Здесь мы уже видим негативный аспект свободы.
Ибо если я не в силах совершить какое-либо действие, мне не подобает и желать его; “...всегда стремиться побеждать скорее себя, чем судьбу, изменять свои желания, а не порядок мира...”(6) Короче, практиковать έποχη в сфере нравственности. И в то же время свобода, согласно этому первоначальному представлению, обладает некоторой “действенностью”. Это положительная и конструктивная свобода. Она, конечно, не может качественно изменить существующее в мире движение, но зато способна изменить направление этого движения. “Душа имеет свое местонахождение преимущественно в маленькой железе, расположенной в центре мозга, откуда она излучается во все остальное тело посредством [животных] духов, нервов и даже крови...
Всякое действие души заключается в том, что она, желая чего-нибудь, тем самым заставляет маленькую железу, с которой она тесно связана, двигаться так, как это необходимо для того, чтобы вызвать действие, соответствующее этому желанию” * .(7)

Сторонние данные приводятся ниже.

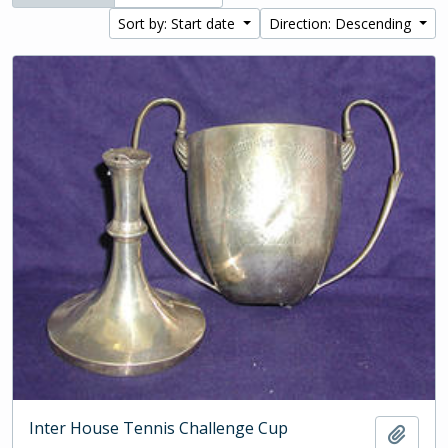
Sort by: Start date
Direction: Descending
Inter House Tennis Challenge Cup
Add t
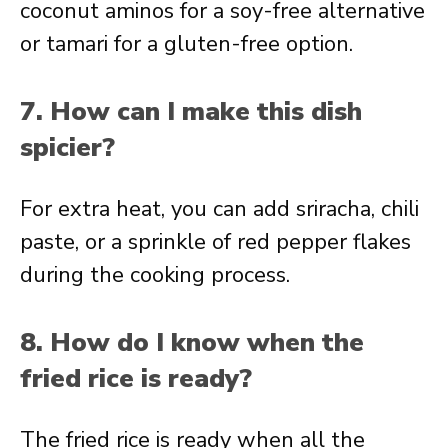
coconut aminos for a soy-free alternative
or tamari for a gluten-free option.
7. How can I make this dish
spicier?
For extra heat, you can add sriracha, chili
paste, or a sprinkle of red pepper flakes
during the cooking process.
8. How do I know when the
fried rice is ready?
The fried rice is ready when all the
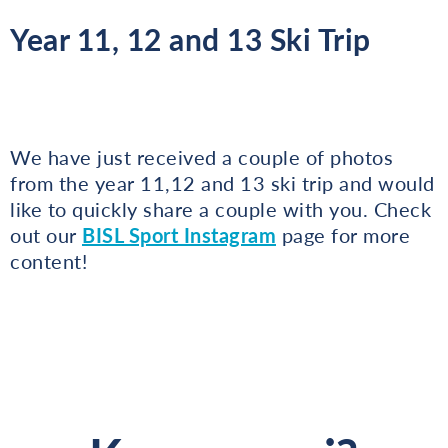
Year 11, 12 and 13 Ski Trip
We have just received a couple of photos
from the year 11,12 and 13 ski trip and would
like to quickly share a couple with you. Check
out our
BISL Sport Instagram
page for more
content!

Именно эту “действенность”, эту конструктивность человеческой свободы мы находим в основе “Рассуждения о методе”. Ведь метод у Декарта изобретается. “Я ступил, — пишет он, — на такие пути, которые привели меня к соображениям и правилам, позволившим мне создать метод...” **(8) Больше того, каждое правило метода (за исключением первого) служит принципом действия или изобретения. Разве анализ, предписываемый вторым правилом, не требует свободного творческого суждения, включающего построение схем и применение гипотетических делений, которые будут подтверждены позднее? А тот порядок, относительно которого наставляет третье правило? Чтобы следовать ему, мы должны отыскивать и предвосхищать его в видимом беспорядке. Это явствует из того, что, по Декарту, порядок нужно даже примыслить, если он в действительности отсутствует; “...допуская существование порядка даже среди тех [предметов], которые в естественном ходе вещей не предшествуют друг другу” (9). А перечни, о которых говорится в четвертом правиле? Не предполагают ли они способность человеческого ума к обобщению и классификации? Одним словом, правила метода относятся к тому же уровню, что и кантовский схематизм; они дают самые общие установки для свободного творческого суждения. И опять-таки кто, как не Декарт, не в пример Бэкону, учившему англичан следовать опыту, первым заявил, что испытатель природы должен упреждать опыт гипотезами? Итак, в произведениях Декарта мы обнаруживаем, прежде всего, блестящее гуманистическое утверждение созидательной свободы, кропотливо возводящей здание истины. Эта свобода позволяет нам постоянно предугадывать и наперед определять действительные отношения между сущностями, прибегая к гипотезам и создавая схемы. Одинаковая у Бога и человека, равная у всех людей, абсолютная и безграничная, она возлагает на нас миссию, мысль о которой приводит в трепет, миссию исключительно человеческую: обеспечить существование истины в мире, сделать мир истинным. Картезианская свобода располагает нас к великодушию — “присущему каждому человеку сознанию свободы своей воли, сопряженному с твердой решимостью пользоваться этой свободой как подобает” (10).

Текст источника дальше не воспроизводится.